COVID-19 continued to play its part in voting decisions
This AGM season in particular, diversity, time commitments and how executive remuneration has been managed during the pandemic were issues that resulted in a relatively poor voting record for director resolutions.
Companies with a controlling shareholder often received the lowest votes for the election or re-election of an independent director as listing rules require approval by all shareholders and by the independent shareholders of the company.
Investor relations bodies were active during the difficult months of the pandemic in setting out how they intended to call out companies who were seen to be acting inappropriately, either in terms of executive remuneration or in how they dealt with their workforce. Early in 2021, Blackrock reported on a review of voting against directors on various issues and concluded that this was an effective tool for bringing about change.
How did the votes play out?
There has been a significant fall in votes for the Chair of a company during 2020/2021 over previous years.
It is interesting to note that reasons given for a higher proportion of votes against included:
- Concerns over board diversity.
- Time commitments of the chair.
- Length of tenure.
- Having an executive chair.
At some companies, there were internal circumstances where protest votes were made by large shareholders that resulted in a high level of votes against the Chair.
Votes in favour of the Chair
Voting for the Remuneration Committee Chair
Most notable in 2021 was the decrease in the percentage of Remuneration Committee Chairs receiving 95% of more votes in favour (from 83% to 79%). We also saw a significant increase (by 7.5%) in Remuneration Committee Chairs receiving less than 90% of votes in favour.
The increase in dissent centred on concerns over how Remuneration Committees dealt with executive bonuses and pay packages during the pandemic. It also reflects the continuing disquiet over director remuneration generally, with high numbers of votes against remuneration policy and remuneration report resolutions.
Votes in favour of Remuneration Committee Chair
Voting for the Nomination Committee Chair
The Nomination Committee Chair often receives the lowest number of votes for of all the Board Committees.
This is frequently the case where the Chair of the company is also the Nomination Committee Chair, so concerns over governance generally or company performance are reflected in the voting outcome. This year nearly 74% of Nomination Committee Chairs received more than 95% or more of votes in favour compared to almost 79% in 2020. In addition, 26% of chairs received 95% or less votes in favour compared to 21% in 2020.
In their Stewardship and Voting Guidelines for 2021, the Pensions and Lifetime Savings Association (PLSA) included a recommendation that investors should consider voting against the Nomination Committee Chair where there is a failure to meet Davis or Parker report targets for gender and ethnic diversity on boards. It is interesting to note that our analysis showed that this year in particular concerns over board diversity often resulted in high levels of votes against the Nomination Committee Chair.
*The difference in total number of companies is caused by instances where the chair or chair of a committee has stood down at the AGM but the replacement has been made after the AGM or where a company does not have a separate audit, remuneration or nomination committee.

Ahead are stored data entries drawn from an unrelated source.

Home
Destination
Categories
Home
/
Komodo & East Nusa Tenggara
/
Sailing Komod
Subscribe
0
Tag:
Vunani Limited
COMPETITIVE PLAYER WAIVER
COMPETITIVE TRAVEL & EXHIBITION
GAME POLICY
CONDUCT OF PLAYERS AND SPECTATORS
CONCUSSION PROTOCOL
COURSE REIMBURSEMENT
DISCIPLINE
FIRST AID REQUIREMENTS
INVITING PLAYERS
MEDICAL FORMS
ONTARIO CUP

Votes in favour of Nomination Committee Chair
Percentage of Male and Female chairs
This year, we looked at the proportion of male to female Company and Committee Chairs. We can see a small but significant increase in the number of women becoming Chairs of FTSE 350 companies and Audit Committee and Nomination Committee Chairs. Women hold well over half of Remuneration Committee Chair positions, very likely reflecting the high number of women in top human resources jobs.

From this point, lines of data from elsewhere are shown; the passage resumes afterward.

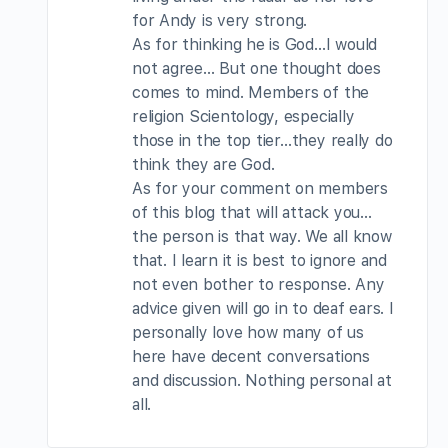
for Andy is very strong.
As for thinking he is God…I would
not agree… But one thought does
comes to mind. Members of the
religion Scientology, especially
those in the top tier…they really do
think they are God.
As for your comment on members
of this blog that will attack you…
the person is that way. We all know
that. I learn it is best to ignore and
not even bother to response. Any
advice given will go in to deaf ears. I
personally love how many of us
here have decent conversations
and discussion. Nothing personal at
all.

This shift to greater female representation will be of no surprise, given the drive for diversity and the recognition of its benefits on company boards. It is a trend that is set to continue.
Percentage of Male and Female Chairs
Board Diversity in 2022 and beyond
There has been a concerted drive and some progress made towards having greater diversity on company boards in recent times. Gender diversity has been at the forefront of this but there is recognition that companies have a long way to go to ensure diversity in all its forms including race.
Nomination Committees need to reach the widest selection of candidates possible when recruiting and actively seek to promote diversity on the board as part of their diversity policies so that companies can benefit from having the highest quality management.
About the stats
- Unless otherwise indicated, statistics quoted in this article are taken from research undertaken by Equiniti’s AGM team. The statistics include all companies in the FTSE 100 and FTSE 250 indices as well as Equiniti clients outside of these indices (referred to as other/smaller). All 2021 statistics are for the 2020/21 year ended on 31 July 2021.
- Statistics based on Equiniti clients only.